"I'd just stepped out of the headquarters of the UN Stabilization Mission in Haiti (MINUSTAH) and was only 200 meters away from the building when the quake struck," recalled Wang Xueyan, a Chinese peacekeeper in the Caribbean nation.
For Wang, it was a nightmarish memory -- eight of her Chinese colleagues and MINUSTAH chief Hedi Annabi were buried under the flattened building after a magnitude-7.3 earthquake hit Haiti on Tuesday.
Four days later, their bodies were discovered.
"I was in a car. I felt two small shakes and first thought they were caused by my Uruguayan colleague sitting behind me. Then the jolts turned violent," said Wang.
"Such movements lasted for 20 seconds. We were enveloped in clouds of dust -- everyone was screaming and vehicles turned and toppled in the parking lot," she said.
Wang started to look for tools immediately to go back to save anyone alive in the MINUSTAH headquarters, when a local young man showed up asking for help at a collapsed building near the parking lot, where many UN workers lived.
It was a four-story building, and all of the upper constructions had caved in on the first floor. Wang and one of her Canadian colleagues saved five people trapped in the building.
Wang pulled two people, who were hurt in the leg and abdomen, out of the first floor when she heard "help!" from above. "I heard a lot of yells, men and women," she said.
She found two ladders and climbed to where the yells came. "The way out was totally blocked by wardrobes and debris," Wang said.
With very simple tools, Wang and her colleague worked for more than an hour. They had to hold the flashlight and keep balance on the ladder while digging through the rubble after the night fell.

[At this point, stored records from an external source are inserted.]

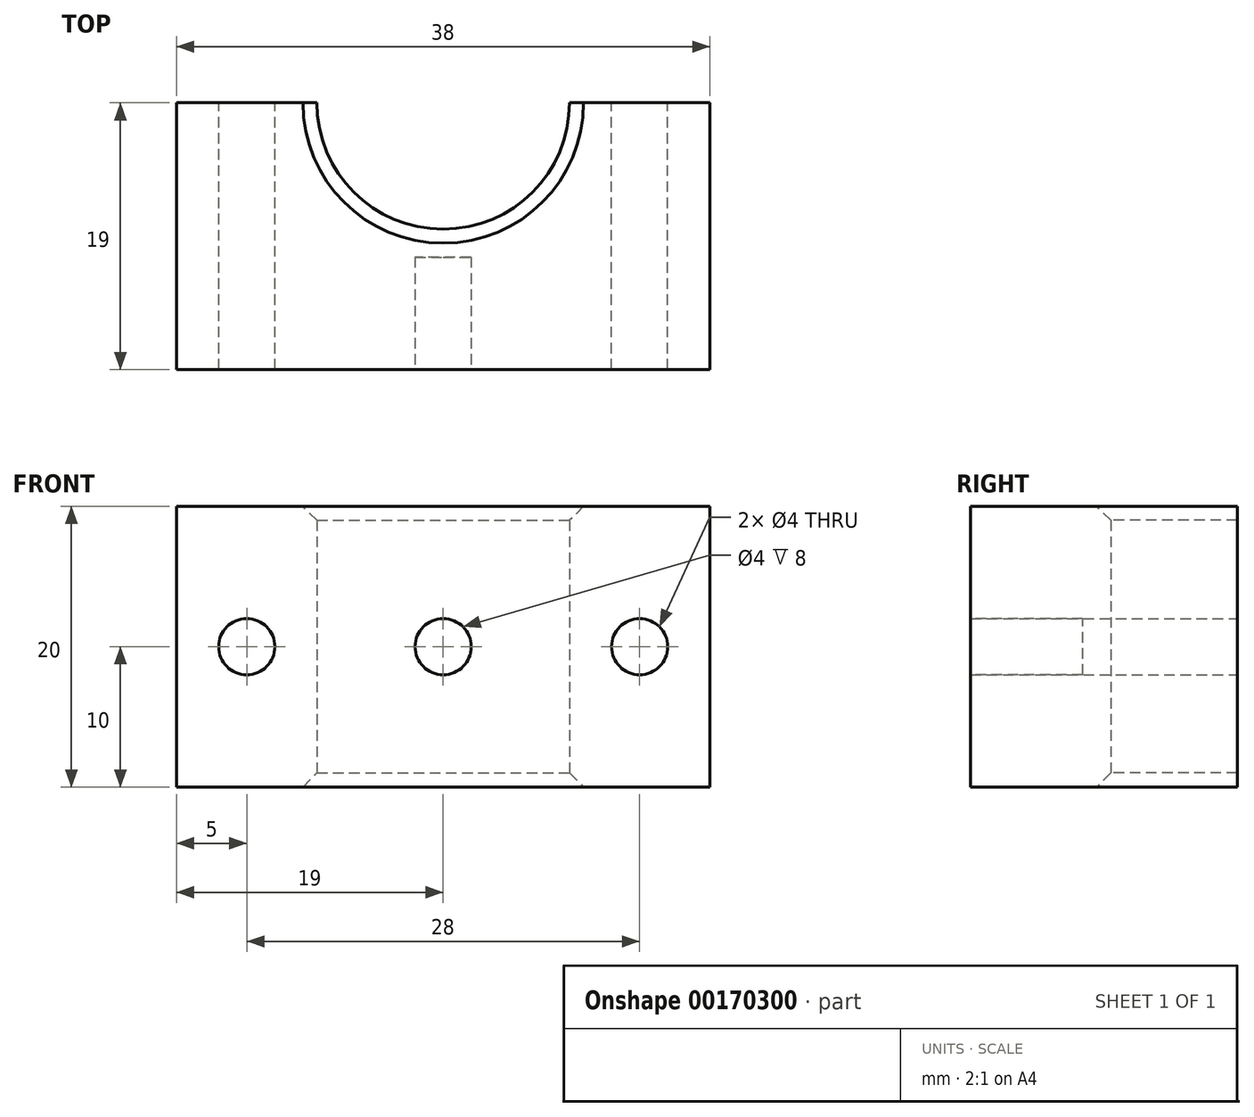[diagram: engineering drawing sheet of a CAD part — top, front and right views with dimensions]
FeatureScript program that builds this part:
annotation { "Feature Type Name" : "Feature", "Feature Type Description" : "" }
export const myFeature = defineFeature(function(context is Context, id is Id, definition is map)
    precondition{}
    {
        {
            var Q0;
            Q0=qCreatedBy(makeId("Top.planeOp"),FACE);
            var sketch = newSketch(context, id + "F0", { "sketchPlane" : qUnion([Q0])});
            skLineSegment(sketch, "E0.bottom", {"start": v(-19, 9.5) * mm, "end": v(-9, 9.5) * mm});
            skLineSegment(sketch, "E0.top", {"start": v(-19, -9.5) * mm, "end": v(19, -9.5) * mm});
            skLineSegment(sketch, "E0.left", {"start": v(-19, 9.5) * mm, "end": v(-19, -9.5) * mm});
            skLineSegment(sketch, "E0.right", {"start": v(19, 9.5) * mm, "end": v(19, -9.5) * mm});
            skArc(sketch, "E1", {"start": v(-9, 9.5) * mm, "mid": v(0, 0.5) * mm, "end": v(9, 9.5) * mm});
            skLineSegment(sketch, "E2.trimOffspring", {"start": v(9, 9.5) * mm, "end": v(19, 9.5) * mm});
            skSolve(sketch);
        }
        {
            var Q0;
            Q0=qSketchRegion(id+"F0",true);
            extrude(context, id + "F1", {"entities" : qUnion([Q0]), "depth" : 20 * mm});
        }
        {
            var Q0;
            Q0=makeQuery(id+"F1.opExtrude","SWEPT_FACE",FACE,{"disambiguationData":[OSD([sQuery(id+"F0.wireOp",EDGE,"E0.bottom")])]});
            var sketch = newSketch(context, id + "F2", { "sketchPlane" : qUnion([Q0])});
            skCircle(sketch, "E3", {"center": v(-14, 10) * mm, "radius": 2 * mm});
            skCircle(sketch, "E4", {"center": v(14, 10) * mm, "radius": 2 * mm});
            skSolve(sketch);
        }
        {
            var Q0;
            Q0=qSketchRegion(id+"F2",true);
            extrude(context, id + "F3", {"entities" : qUnion([Q0]), "operationType" : NewBodyOperationType.REMOVE, "endBound" : BoundingType.THROUGH_ALL, "oppositeDirection" : true, "depth" : 25 * mm});
        }
        {
            var Q0;
            Q0=makeQuery(id+"F1.opExtrude","SWEPT_FACE",FACE,{"disambiguationData":[OSD([sQuery(id+"F0.wireOp",EDGE,"E0.top")])]});
            var sketch = newSketch(context, id + "F4", { "sketchPlane" : qUnion([Q0])});
            skCircle(sketch, "E5", {"center": v(0, 10) * mm, "radius": 2 * mm});
            skSolve(sketch);
        }
        {
            var Q0;
            Q0 = qSketchRegion(id + "F4", true);
            extrude(context, id + "F5", {"entities" : qUnion([Q0]), "operationType" : NewBodyOperationType.REMOVE, "oppositeDirection" : true, "depth" : 8 * mm});
        }
        {
            var Q0;
            Q0=makeQuery(id+"F1.opExtrude","CAP_EDGE",EDGE,{"disambiguationData":[OSD([sQuery(id+"F0.wireOp",EDGE,"E1")])],"isStart":true});
            var Q1;
            Q1=makeQuery(id+"F1.opExtrude","CAP_EDGE",EDGE,{"disambiguationData":[OSD([sQuery(id+"F0.wireOp",EDGE,"E1")])],"isStart":false});
            chamfer(context, id + "F6", {"entities" : qUnion([Q0, Q1]), "width" : 1 * mm, "tangentPropagation" : true});
        }
    });
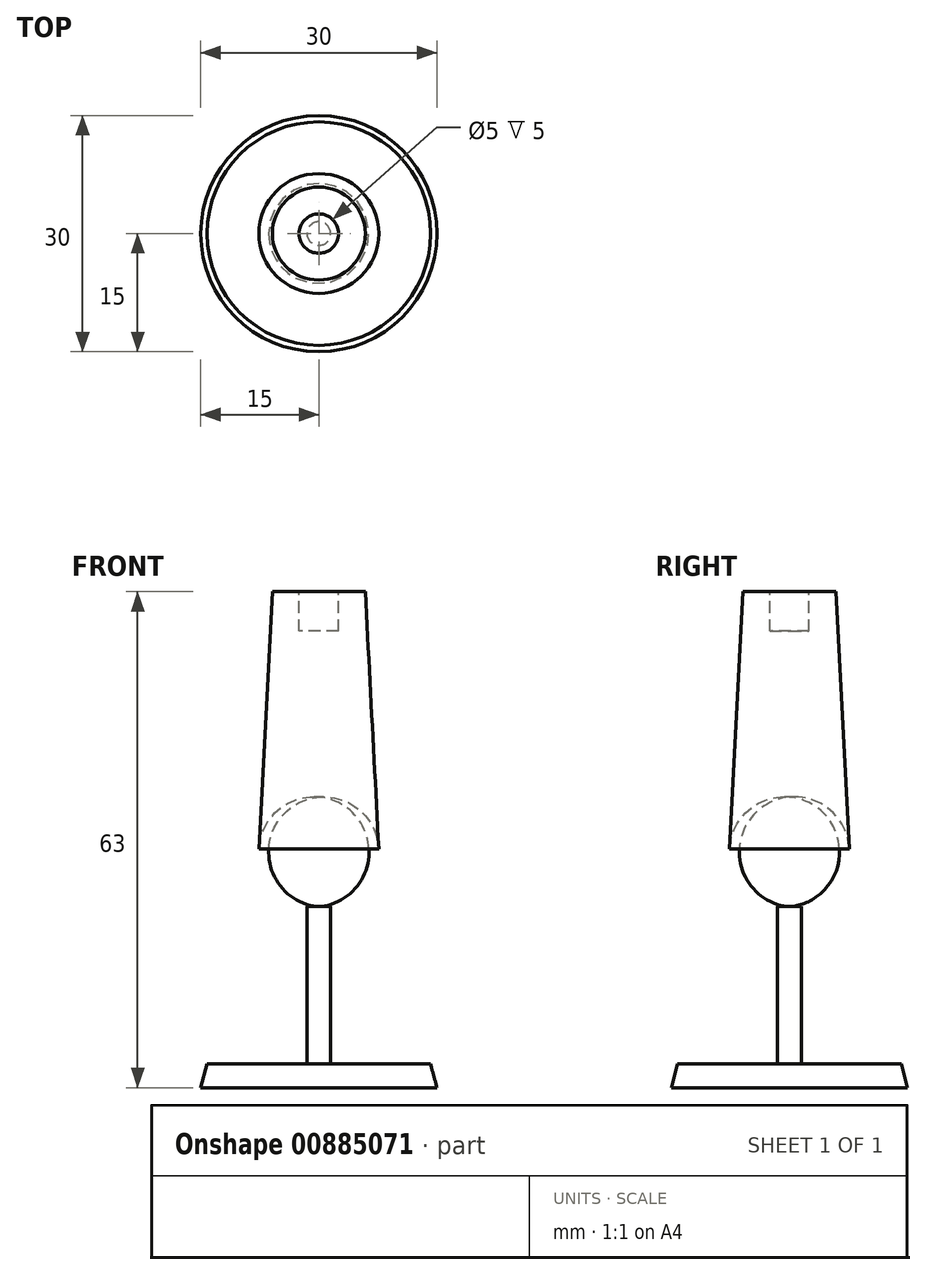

"We had two aftershocks in the process, and the building could have collapsed at any time," Wang said.
They broke a small opening on the debris, and a thin girl climbed out of it before two others, a man and a woman, emerged alive.
"I had no time thinking about whether or not I could have died there helping others. Time is limited for saving lives after an earthquake," she said.
China had 142 peace-keeping police officers in Haiti before the quake. Four of the Chinese mission and the other four were sent by the Chinese authorities on a temporary mission were killed in the quake.
Their bodies arrived in the Chinese capital of Beijing on Tuesday morning on a chartered flight.
So far, there have been no exact figures about casualties from the earthquake, but Haitian officials estimated that the final death toll could reach between 100,000 and 200,000.